According to Professor Suze Berkhout, Autumn’s supervisor, her work contributes to new methodologies in participatory research. “She has developed an approach to collaborative filmmaking that moves the practice beyond documentary-style film, and into practices of narrative film genres (drama, comedy, horror),” Berkhout explains. “Collaborative filmmaking is a practice whereby the whole of the development, shooting, editing, and post-production steps that go into making a film are co-created with impacted community members or research participants as members of the filmmaking team. Documentary is of course powerful and important as a film genre, but there is something else that we can do when we are working outside the limits of what is/what has been, and move into speculative and imaginative possibilities where we are not constrained by how we think about reality. For a participatory practice, this is so important, it means that we invite a broader set of visions and experiences into shaping our collective imaginaries.”
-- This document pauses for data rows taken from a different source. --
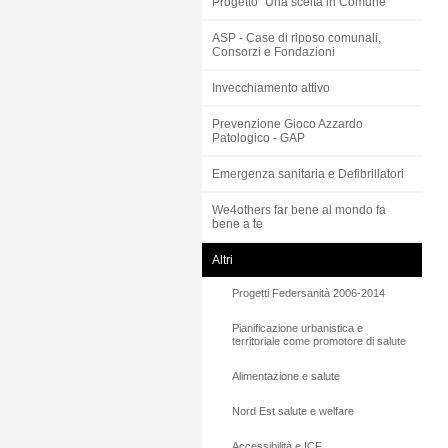
Progetto “Una scelta in Comune”
ASP - Case di riposo comunali,
Consorzi e Fondazioni
Invecchiamento attivo
Prevenzione Gioco Azzardo
Patologico - GAP
Emergenza sanitaria e Defibrillatori
We4others far bene al mondo fa
bene a te
Altri
Progetti Federsanità 2006-2014
Pianificazione urbanistica e
territoriale come promotore di salute
Alimentazione e salute
Nord Est salute e welfare
Accessibilità e ICF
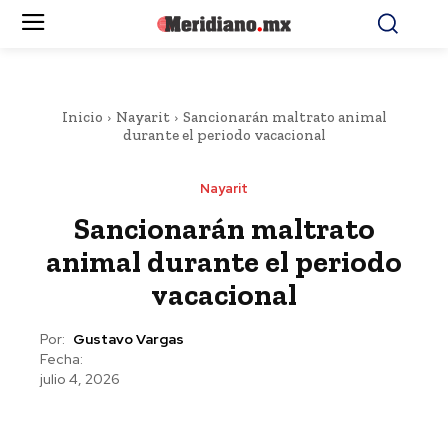
Inicio
Nayarit
Sancionarán maltrato animal
durante el periodo vacacional
Nayarit
Sancionarán maltrato
animal durante el periodo
vacacional
Por:
Gustavo Vargas
Fecha:
julio 4, 2026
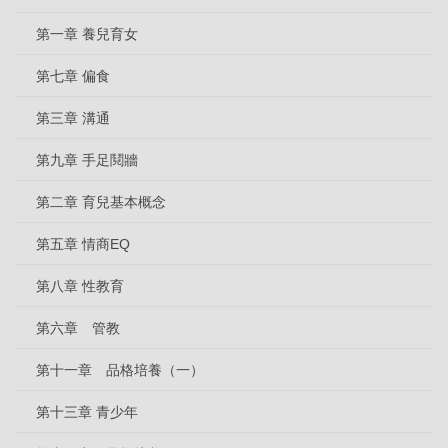
第一章 養兒育女
第七章 偏食
第三章 溝通
第九章 手足鬩牆
第二章 育兒基本概念
第五章 情商EQ
第八章 性教育
第六章 管教
第十一章 品格培養（一）
第十三章 青少年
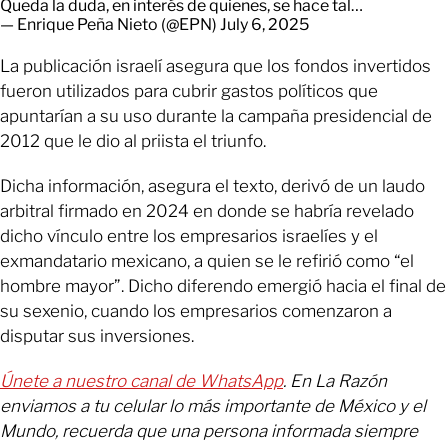
Queda la duda, en interés de quienes, se hace tal…
— Enrique Peña Nieto (@EPN)
July 6, 2025
La publicación israelí asegura que los fondos invertidos
fueron utilizados para cubrir gastos políticos que
apuntarían a su uso durante la campaña presidencial de
2012 que le dio al priista el triunfo.
Dicha información, asegura el texto, derivó de un laudo
arbitral firmado en 2024 en donde se habría revelado
dicho vínculo entre los empresarios israelíes y el
exmandatario mexicano, a quien se le refirió como “el
hombre mayor”. Dicho diferendo emergió hacia el final de
su sexenio, cuando los empresarios comenzaron a
disputar sus inversiones.
Únete a nuestro canal de WhatsApp
. En La Razón
enviamos a tu celular lo más importante de México y el
Mundo, recuerda que una persona informada siempre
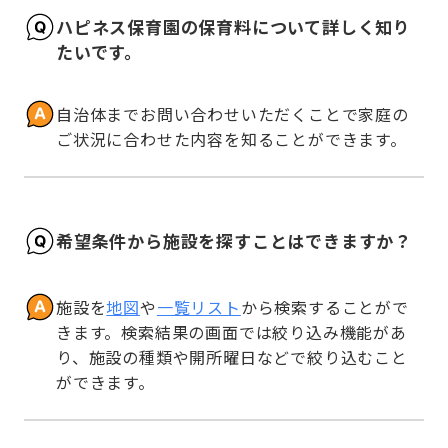
ハピネス保育園の保育料について詳しく知り
たいです。
自治体までお問い合わせいただくことで家庭の
ご状況に合わせた内容を知ることができます。
希望条件から施設を探すことはできますか？
施設を
地図
や
一覧リスト
から検索することがで
きます。検索結果の画面では絞り込み機能があ
り、施設の種類や開所曜日などで絞り込むこと
ができます。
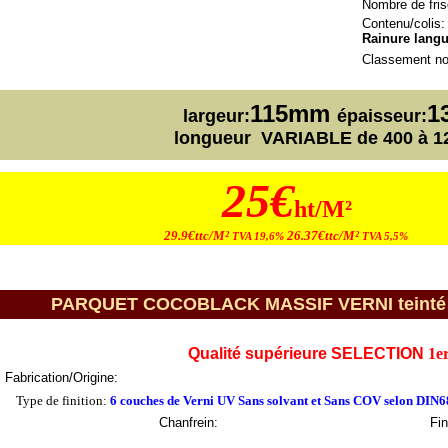
Nombre de fris
Contenu/colis:
Rainure langu
Classement no
115mm
1
largeur:
épaisseur:
longueur VARIABLE de 400 à 
25€
ht/M²
29.9€ttc/M²
26.37€ttc/M²
TVA 19,6%
TVA 5,5%
PARQUET COCOBLACK MASSIF VERNI teinté 90x
Qualité supérieure SELECTION
1e
Fabrication/Origine:
Type de finition:
6 couches de Verni UV Sans solvant et Sans COV selon DIN
Chanfrein
:
Fin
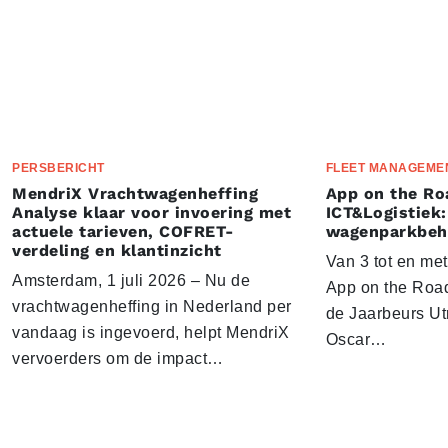
PERSBERICHT
FLEET MANAGEME
MendriX Vrachtwagenheffing
App on the Ro
Analyse klaar voor invoering met
ICT&Logistiek:
actuele tarieven, COFRET-
wagenparkbeh
verdeling en klantinzicht
Van 3 tot en me
Amsterdam, 1 juli 2026 – Nu de
App on the Road
vrachtwagenheffing in Nederland per
de Jaarbeurs Utr
vandaag is ingevoerd, helpt MendriX
Oscar…
vervoerders om de impact…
Professor Berkhout, who also served as an executive producer on Becoming the Butterfly, sees film as a vital tool for capturing invisible or contested experiences in healthcare. “As co-investigator on the SSHRC Insight Grant A Situated Neurology, one of my research interests is to be able to find new ways of understanding and expressing invisible, contested, and unspeakable experiences that exist within healthcare settings and medical conditions, particularly for people whose positionalities often leave them excluded as knowers or excluded as agents who impact clinical care. Film is such an exciting medium, since it allows for a multimodal layering of experience and offers a sensory way into understanding time and temporality — key issues that I work with.”

She describes Research-Creation as a powerful method to “mobilize and transform knowledge.” For clinicians, it offers an alternative lens on the impacts of sickness, one that moves beyond narrow biomedical framings. For the public, it opens a window into the intimate spaces of the unspeakable:
Arts practices generate the feeling of something that can be shared outside of specific words,” she says. “A feeling of a particular truth, for a particular person, at a point in time —but then by being shared and witnessed, it invites understanding across differences that might not otherwise be there, without presuming to give a universal, capital-T truth. It is so powerful.
For Autumn, both films have been a transformative learning experience: “the discoveries we made during the research process of these films was remarkable, shedding new light on the lived experiences of all our co-creators in novel and previously unexplored ways. More than anything, having the opportunity to learn and find inspiration in them meant the world to me,” she reflects. “From the start of my PhD to now, I feel like a changed person—with new eyes and perspective on medicine, philosophy, scholarship, and life. Entering into each film with an open heart and mind has helped me grow in ways I never imagined. I have come to see my own experience with disability in a completely different light, and to continue advocating as an academic, future physician, filmmaker, and member of society.”